Emergency use authorizations currently exist for COVID vaccines and treatments, in addition to products for anthrax, Ebola, H7N9 influenza, Middle East Respiratory Syndrome Coronavirus (MERS), nerve agent, and Zika, among other conditions, according to the agency.

U.S. health officials warned last month that the demand for monkeypox vaccine was greater than supply. The vaccine shortage is due, in part, to HHS failing to ask Jynneos manufacturer Bavarian Nordic early enough to convert bulk vaccine into distributable form, the New York Times reported, citing multiple administration officials.
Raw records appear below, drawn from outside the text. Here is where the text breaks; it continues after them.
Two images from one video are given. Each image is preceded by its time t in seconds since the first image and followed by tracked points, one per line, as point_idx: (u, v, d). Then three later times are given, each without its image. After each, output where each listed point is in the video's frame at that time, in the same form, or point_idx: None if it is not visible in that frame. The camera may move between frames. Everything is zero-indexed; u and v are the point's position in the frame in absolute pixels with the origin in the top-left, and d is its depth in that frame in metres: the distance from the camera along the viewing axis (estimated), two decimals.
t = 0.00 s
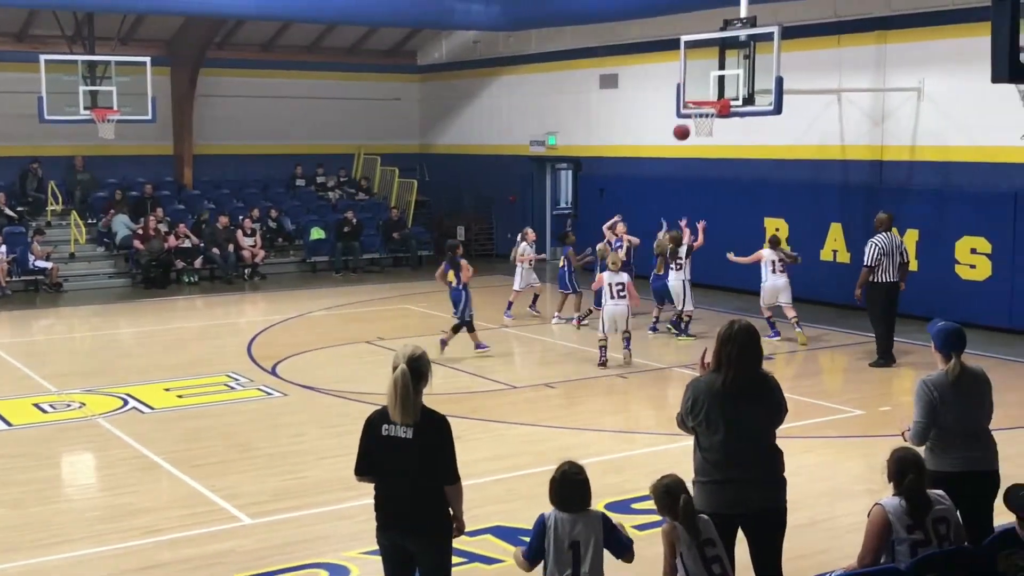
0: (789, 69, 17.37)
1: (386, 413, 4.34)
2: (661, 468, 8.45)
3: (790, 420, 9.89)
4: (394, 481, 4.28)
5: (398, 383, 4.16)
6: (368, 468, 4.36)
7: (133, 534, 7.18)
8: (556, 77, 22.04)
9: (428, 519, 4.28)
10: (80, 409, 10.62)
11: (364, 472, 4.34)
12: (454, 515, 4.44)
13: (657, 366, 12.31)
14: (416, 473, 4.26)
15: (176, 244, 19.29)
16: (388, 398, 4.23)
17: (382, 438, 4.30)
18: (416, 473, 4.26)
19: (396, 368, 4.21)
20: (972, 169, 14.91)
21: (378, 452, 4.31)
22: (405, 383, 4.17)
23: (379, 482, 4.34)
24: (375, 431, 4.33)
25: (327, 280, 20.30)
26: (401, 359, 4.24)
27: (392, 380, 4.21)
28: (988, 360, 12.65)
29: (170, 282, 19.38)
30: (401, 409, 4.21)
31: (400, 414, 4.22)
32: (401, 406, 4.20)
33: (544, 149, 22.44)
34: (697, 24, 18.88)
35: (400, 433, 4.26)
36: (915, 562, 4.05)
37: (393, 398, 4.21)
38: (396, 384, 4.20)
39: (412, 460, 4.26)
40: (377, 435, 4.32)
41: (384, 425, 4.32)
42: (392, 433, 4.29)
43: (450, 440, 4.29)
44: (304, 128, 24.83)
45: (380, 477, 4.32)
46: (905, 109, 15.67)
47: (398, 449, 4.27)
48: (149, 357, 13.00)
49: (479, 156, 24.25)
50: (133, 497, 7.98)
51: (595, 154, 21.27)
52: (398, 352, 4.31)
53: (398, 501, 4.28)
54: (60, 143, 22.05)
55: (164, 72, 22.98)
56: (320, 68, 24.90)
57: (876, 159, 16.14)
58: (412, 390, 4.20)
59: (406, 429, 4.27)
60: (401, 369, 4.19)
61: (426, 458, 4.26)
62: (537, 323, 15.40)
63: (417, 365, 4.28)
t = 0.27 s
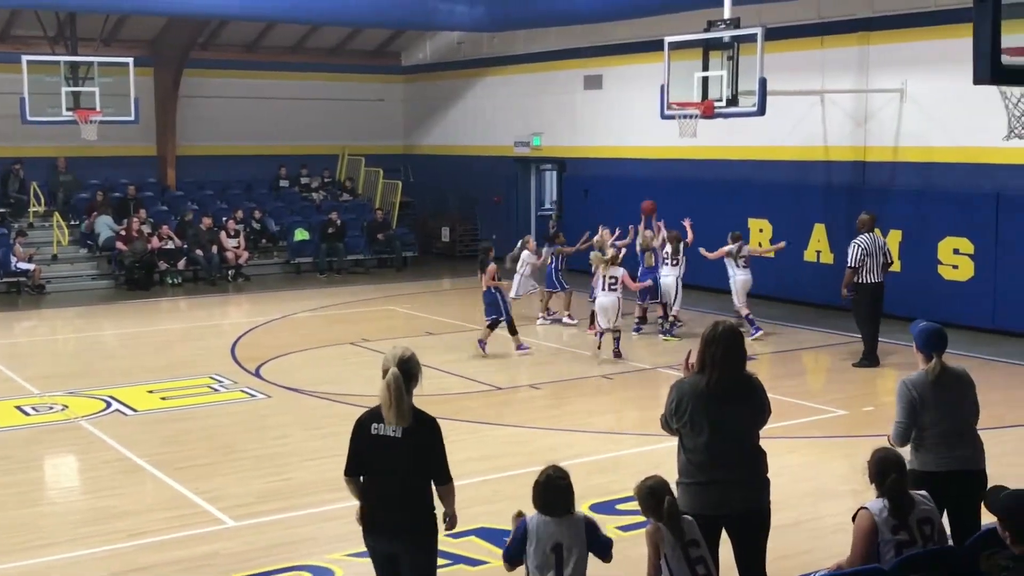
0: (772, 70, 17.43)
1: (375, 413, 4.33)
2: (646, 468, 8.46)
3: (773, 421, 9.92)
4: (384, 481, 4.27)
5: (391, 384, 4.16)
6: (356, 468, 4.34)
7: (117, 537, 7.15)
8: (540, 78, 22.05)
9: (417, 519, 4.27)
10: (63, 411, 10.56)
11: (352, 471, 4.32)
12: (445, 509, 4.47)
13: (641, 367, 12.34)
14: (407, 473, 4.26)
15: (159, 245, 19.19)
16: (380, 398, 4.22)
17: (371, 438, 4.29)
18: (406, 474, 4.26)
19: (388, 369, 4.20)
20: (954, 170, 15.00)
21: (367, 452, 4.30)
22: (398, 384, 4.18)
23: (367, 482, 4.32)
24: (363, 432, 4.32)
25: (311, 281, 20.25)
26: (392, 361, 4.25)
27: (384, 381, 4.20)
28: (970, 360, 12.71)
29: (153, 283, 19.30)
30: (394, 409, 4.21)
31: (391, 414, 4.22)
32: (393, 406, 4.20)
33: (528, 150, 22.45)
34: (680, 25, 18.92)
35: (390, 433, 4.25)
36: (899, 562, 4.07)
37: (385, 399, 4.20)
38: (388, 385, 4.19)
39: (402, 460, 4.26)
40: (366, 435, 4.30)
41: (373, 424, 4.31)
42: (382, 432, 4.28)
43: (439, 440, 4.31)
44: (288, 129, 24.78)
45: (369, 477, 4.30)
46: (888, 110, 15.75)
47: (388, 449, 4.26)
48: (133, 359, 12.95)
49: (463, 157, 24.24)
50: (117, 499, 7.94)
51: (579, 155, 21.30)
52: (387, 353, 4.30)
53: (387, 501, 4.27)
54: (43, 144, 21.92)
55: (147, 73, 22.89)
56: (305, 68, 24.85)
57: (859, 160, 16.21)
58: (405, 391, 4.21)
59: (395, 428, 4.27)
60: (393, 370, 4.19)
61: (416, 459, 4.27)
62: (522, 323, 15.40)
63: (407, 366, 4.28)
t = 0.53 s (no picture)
0: (757, 70, 17.48)
1: (347, 410, 4.30)
2: (632, 468, 8.47)
3: (759, 420, 9.94)
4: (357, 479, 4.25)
5: (360, 383, 4.11)
6: (330, 466, 4.32)
7: (101, 538, 7.11)
8: (526, 78, 22.05)
9: (390, 517, 4.27)
10: (48, 412, 10.51)
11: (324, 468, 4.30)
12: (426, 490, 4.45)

Cases continue to skyrocket

Around 6,617 cases of the smallpox-related virus had been recorded in the U.S. as of Wednesday, according to the U.S. Centers for Disease Control and Prevention—a nearly 350% increase compared to three weeks ago. Every state except Montana and Wyoming have reported at least one case.

New York, where Gov. Kathy Hochul last week declared a state of emergency because of the disease, had seen 1,666 reported cases—the most of any state—followed by California, with 826 cases, and Illinois, with 547 cases. Each of those states also declared a state of emergency this week.

Globally there had been just over 26,000 cases reported as of Wednesday, according to the CDC, with the vast majority in countries that have not historically seen monkeypox cases.

World Health Organization Director General Dr. Tedros Adhanom Ghebreyesus declared an international public health emergency on July 23, despite the fact that an emergency committee convened on the matter twice failed to reach a consensus.

“We have an outbreak that has spread around the world rapidly, through new modes of transmission, about which we understand too little; and which meets the criteria in the international health regulations,” Adhanom Ghebreyesus said at a press conference announcing the decision.

The alternative few are interested in

The White House in late June announced the first phase of its national monkeypox vaccine strategy, saying it would release tens of thousands of doses vaccine “immediately” from the Strategic National Stockpile—with millions more on their way the coming weeks and months.

Prior to June 28, vaccines were available only to those with known exposure who had been notified by contact tracers. As of that day, vaccines were made available to those who were not contacted by contact tracers, but who had physical contact with someone who had monkeypox; men who have sex with men who had multiple sex partners in a venue where monkeypox is known to have spread; and at-risk individuals in areas where the disease is spreading at substantial rates.

The vast majority of jurisdictional requests are for the Jynneos vaccine. The ACAM2000 vaccine—which the National Strategic Stockpile houses in spades—can also be requested. But it uses a live virus and can have serious side effects, including stillbirth and life-threatening infection. It’s considered unsafe for women who are pregnant or breastfeeding, people with weakened immune systems, and those with heart disease.